Kadang—di suatu titik yang tidak pernah bisa kita tentukan sendiri—jiwa berhenti percaya bahwa tempat ini bisa diselamatkan. Bukan karena tidak mencoba, bukan karena tidak memberi kesempatan, tapi karena terlalu sering dikhianati harapan kecil yang disimpan rapat-rapat. Setiap hari rasanya sama: pagi datang seperti pintu penjara yang kembali terbuka, dan langkah-langkah menuju kantor terasa seperti ritual hukuman yang sudah lama tidak masuk akal lagi.
Aku mulai sadar sesuatu yang sulit diterima: aku tidak lagi marah. Tidak lagi berteriak dalam hati. Tidak lagi mencoba mengerti kenapa mereka begini atau kenapa suasana kerja seperti rawa beracun yang menarik siapa pun yang terlalu lama diam di atasnya. Yang tersisa hanya sunyi yang tebal—sunyi yang datang ketika seseorang sudah melewati fase bertarung dan memasuki fase menerima. Dan justru sunyi itu yang paling menakutkan. Karena dari sunyi itulah muncul bisikan-bisikan yang tidak pernah inginku dengar:
"Kalau kamu tetap di sini, kamu akan selesai sebelum waktumu."
"Kalau kamu menunggu mereka berubah, kamu akan membusuk pelan-pelan."
"Kalau kamu tidak pergi, kamu akan kehilangan dirimu sendiri."

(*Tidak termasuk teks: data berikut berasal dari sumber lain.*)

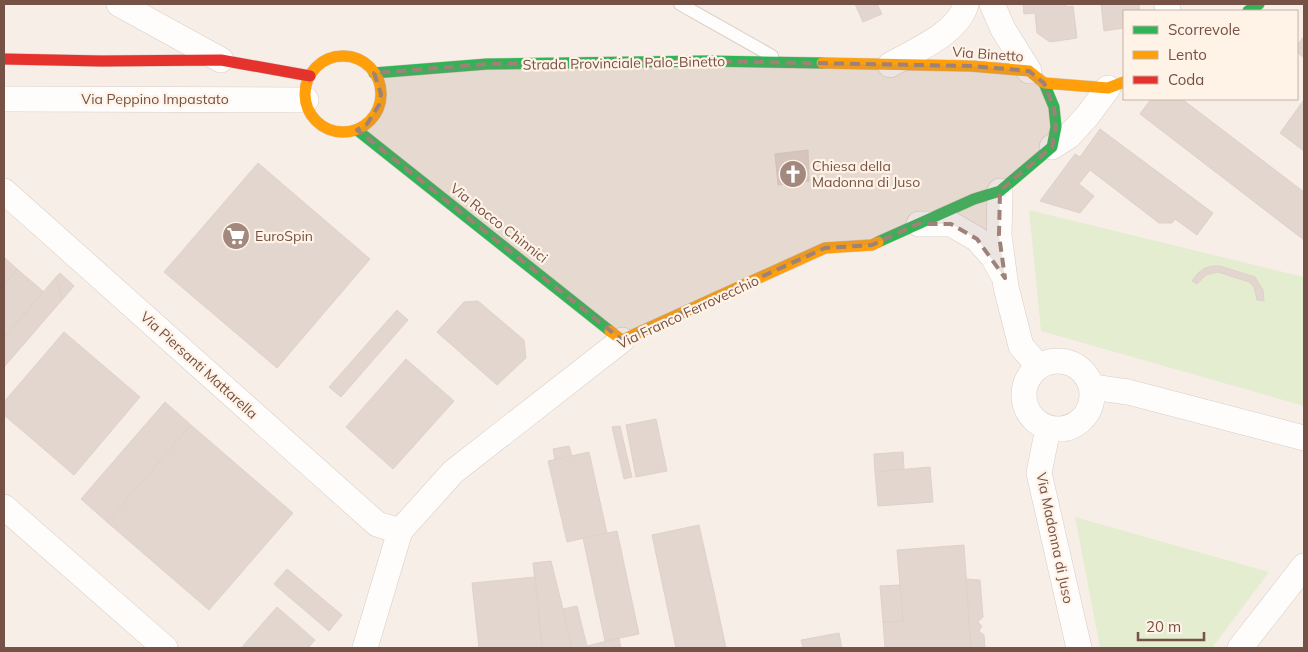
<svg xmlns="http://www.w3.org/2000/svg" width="1308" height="652" font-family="Mulish,sans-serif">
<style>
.green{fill:#e4edd0}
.building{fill:#e3d6ce;stroke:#e0d1c9}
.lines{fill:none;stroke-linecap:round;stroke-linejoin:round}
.lane-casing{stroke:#d8ccc5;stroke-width:14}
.street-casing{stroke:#d8ccc5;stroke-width:26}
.fast-casing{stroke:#d8cac3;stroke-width:12}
.slow-casing{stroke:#d8cac3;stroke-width:12}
.jam-casing{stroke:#d8cac3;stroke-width:12}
.lane{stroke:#fefdfb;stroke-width:12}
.street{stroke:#fefdfb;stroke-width:25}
.fast{stroke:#30b455;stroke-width:11}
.slow{stroke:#ff9f0a;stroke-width:11}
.jam{stroke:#e5322d;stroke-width:11}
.marked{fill:#9e8278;fill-opacity:0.2;stroke:#9e8278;stroke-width:4;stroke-dasharray:10 6;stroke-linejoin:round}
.labels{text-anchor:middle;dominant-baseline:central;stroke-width:4.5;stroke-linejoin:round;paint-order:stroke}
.street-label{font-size:14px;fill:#765145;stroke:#fff3e7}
.poi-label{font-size:14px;fill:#765145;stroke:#fff3e7;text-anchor:start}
</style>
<rect width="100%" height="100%" fill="#f7efe7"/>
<g class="green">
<polygon points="1029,210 1304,277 1304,406 1041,331"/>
<polygon points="1075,517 1269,572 1212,648 1100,648"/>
</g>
<g class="building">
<polygon points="855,4 877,4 882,14 863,22"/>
<polygon points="1023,4 1066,4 1067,7 1073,6 1077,38 1050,42 1037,33 1035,13 1024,14"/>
<polygon points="1101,4 1139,4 1140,11 1124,11 1124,28 1104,31"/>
<polygon points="1304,36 1304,58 1297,52 1297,46"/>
<polygon points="1151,99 1182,99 1304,192 1304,240 1140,114"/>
<polygon points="1303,101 1304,102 1304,151 1280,133"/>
<polygon points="1100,129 1213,213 1197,235 1175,219 1172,223 1159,223 1090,170 1079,184 1094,196 1080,213 1040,201 1075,154 1080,157"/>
<polygon points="808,150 809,181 778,185 775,154"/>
<polygon points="258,163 370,259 277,368 164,272"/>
<polygon points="4,257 17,269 4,285"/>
<polygon points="1213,266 1220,266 1255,277 1263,290 1264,301 1257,300 1254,287 1249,282 1218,272 1206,275 1197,284 1192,281 1198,273 1205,268"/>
<polygon points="17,269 44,292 4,338 4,285"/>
<polygon points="60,273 74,286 62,300 56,277"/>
<polygon points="56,277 62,300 4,367 4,338"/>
<polygon points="478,301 524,340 526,358 497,385 437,332 464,302"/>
<polygon points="397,310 408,320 341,397 329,387"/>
<polygon points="64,332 140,397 74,475 4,415 4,402"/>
<polygon points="406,359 454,401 393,469 346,427"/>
<polygon points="165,402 191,425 107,522 81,499"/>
<polygon points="656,419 667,471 636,477 626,425"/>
<polygon points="191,425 293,513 209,610 107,522"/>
<polygon points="620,426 632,477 624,479 612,427"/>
<polygon points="569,446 572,456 555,460 553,449"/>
<polygon points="589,452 607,533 567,542 548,461"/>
<polygon points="903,452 904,469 875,472 874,454"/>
<polygon points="930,467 933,502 878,506 875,472"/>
<polygon points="699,525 714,592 726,648 676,648 652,535"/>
<polygon points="617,531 639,634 605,641 583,538"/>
<polygon points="964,545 971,648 885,648 883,622 903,621 897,550"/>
<polygon points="551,561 563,609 572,648 542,648 533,563"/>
<polygon points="287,569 342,615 329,631 274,584"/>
<polygon points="535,577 542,648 479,648 472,583"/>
<polygon points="966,579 980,580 983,617 978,622 982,626 979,631 984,635 985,648 971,648"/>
<polygon points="900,585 903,621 883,622 880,586"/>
<polygon points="577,606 587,646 619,638 621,648 572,648 563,609"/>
<polygon points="277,607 315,640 308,648 244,648 242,647"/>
<polygon points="839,633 842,648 803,648 801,640"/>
</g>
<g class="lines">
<g class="lane-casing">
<polyline id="lane" points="680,4 772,56"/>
</g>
<g class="street-casing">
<g id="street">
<polyline points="119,4 221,60"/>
<polyline points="992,4 1003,29 1029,71"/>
<polyline points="1167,4 1168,11"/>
<path d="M890 65C914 51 959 33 966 4"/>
<polyline points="4,99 306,100"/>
<polyline points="1052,147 1069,136 1088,115 1108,88"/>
<polyline points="4,191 377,524 400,531"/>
<polyline points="1000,191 999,235 1006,287 1021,346 1039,367"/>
<polyline points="919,224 951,224 977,239 993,257 1002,273"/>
<circle cx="1058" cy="395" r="34"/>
<polyline points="1092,387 1128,392 1304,438"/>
<polyline points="1048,428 1039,473 1079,648"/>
<polyline points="4,507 165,648"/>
<polyline points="365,648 400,531 453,472 622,340"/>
<polyline points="1240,648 1304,566"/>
</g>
</g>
<g class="fast-casing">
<g id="fast">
<polyline points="1248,11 1259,4"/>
<polyline points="374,73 487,64 706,61 822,63"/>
<polyline points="357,130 610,331"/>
<polyline points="878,242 974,199 1000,191 1052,147 1056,127 1054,107 1044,83"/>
</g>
</g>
<g class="slow-casing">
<g id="slow">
<circle cx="343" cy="94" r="38"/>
<polyline points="822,63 971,66 1029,71 1044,83 1108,88 1124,82"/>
<polyline points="610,331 622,340 825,248 872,245 878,242"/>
</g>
</g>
<g class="jam-casing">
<polyline id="jam" points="4,59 101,61 221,60 310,76"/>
</g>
<use href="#lane" class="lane"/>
<use href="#street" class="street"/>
<use href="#fast" class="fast"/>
<use href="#slow" class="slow"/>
<use href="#jam" class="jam"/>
</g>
<path class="marked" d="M706 61 971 66 1029 71 1044 83 1054 107 1056 127 1052 147 1000 191 999 235 1005 278 977 239 951 224H918L872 245 825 248 622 340 357 130 367 124 379 105 381 94 374 73 487 64Z"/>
<defs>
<g id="church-disc" transform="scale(1.4375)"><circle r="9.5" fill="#a3887e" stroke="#fff3e7"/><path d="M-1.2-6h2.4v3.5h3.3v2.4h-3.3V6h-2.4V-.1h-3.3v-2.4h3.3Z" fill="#fff"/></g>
<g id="supermarket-disc" transform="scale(1.4375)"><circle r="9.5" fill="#a3887e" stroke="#fff3e7"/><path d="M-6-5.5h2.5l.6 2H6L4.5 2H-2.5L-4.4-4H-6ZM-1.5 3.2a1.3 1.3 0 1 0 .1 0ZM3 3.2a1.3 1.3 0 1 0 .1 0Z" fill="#fff"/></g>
</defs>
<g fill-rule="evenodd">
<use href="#church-disc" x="793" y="174"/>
<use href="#supermarket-disc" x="236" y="236"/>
</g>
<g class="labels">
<g class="street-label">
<text transform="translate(988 54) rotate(4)">Via Binetto</text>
<text transform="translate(624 63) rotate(-1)">Strada Provinciale Palo-Binetto</text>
<text x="155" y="99">Via Peppino Impastato</text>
<text transform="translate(499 223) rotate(38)">Via Rocco Chinnici</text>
<text transform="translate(688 312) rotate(-25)">Via Franco Ferrovecchio</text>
<text transform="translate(199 365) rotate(42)">Via Piersanti Mattarella</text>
<text transform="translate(1055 538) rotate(78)">Via Madonna di Juso</text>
</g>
<g class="poi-label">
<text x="812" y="166">Chiesa della<tspan x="812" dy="16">Madonna di Juso</tspan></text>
<text x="255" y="236">EuroSpin</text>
</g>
</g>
<rect width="1308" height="652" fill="none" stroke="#765145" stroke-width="10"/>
<rect x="1123" y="10" width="175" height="90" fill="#fff3e7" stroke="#c8b2a6"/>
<rect x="1133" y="26" width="25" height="8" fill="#30b455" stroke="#c8b2a6"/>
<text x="1168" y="35" font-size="15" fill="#765145">Scorrevole</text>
<rect x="1133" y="51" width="25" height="8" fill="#ff9f0a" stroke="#c8b2a6"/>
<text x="1168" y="60" font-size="15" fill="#765145">Lento</text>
<rect x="1133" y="76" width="25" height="8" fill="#e5322d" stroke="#c8b2a6"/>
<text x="1168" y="85" font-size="15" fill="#765145">Coda</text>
<path d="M1138 632v8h66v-8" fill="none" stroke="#765145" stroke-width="2.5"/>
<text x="1146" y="632" font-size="15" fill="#765145" stroke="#fff3e7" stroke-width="4" paint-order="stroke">20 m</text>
</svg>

Aku tidak menjawab bisikan itu. Aku hanya menunduk… dan bisikan itu menguat, seolah tahu bahwa aku sebenarnya sudah percaya. Setiap hari kuamati diriku bekerja seperti mesin yang kehabisan oli. Mataku kosong di depan layar. Bahuku berat tanpa alasan. Nafasku pendek. Setiap rapat terasa seperti jam tambahan di neraka kecil. Setiap percakapan dengan orang-orang yang penuh kepura-puraan, manipulasi halus, dan drama tidak penting membuatku merasa seperti sedang menelan pasir. Yang paling menyakitkan: aku sadar betapa dalamnya aku terluka.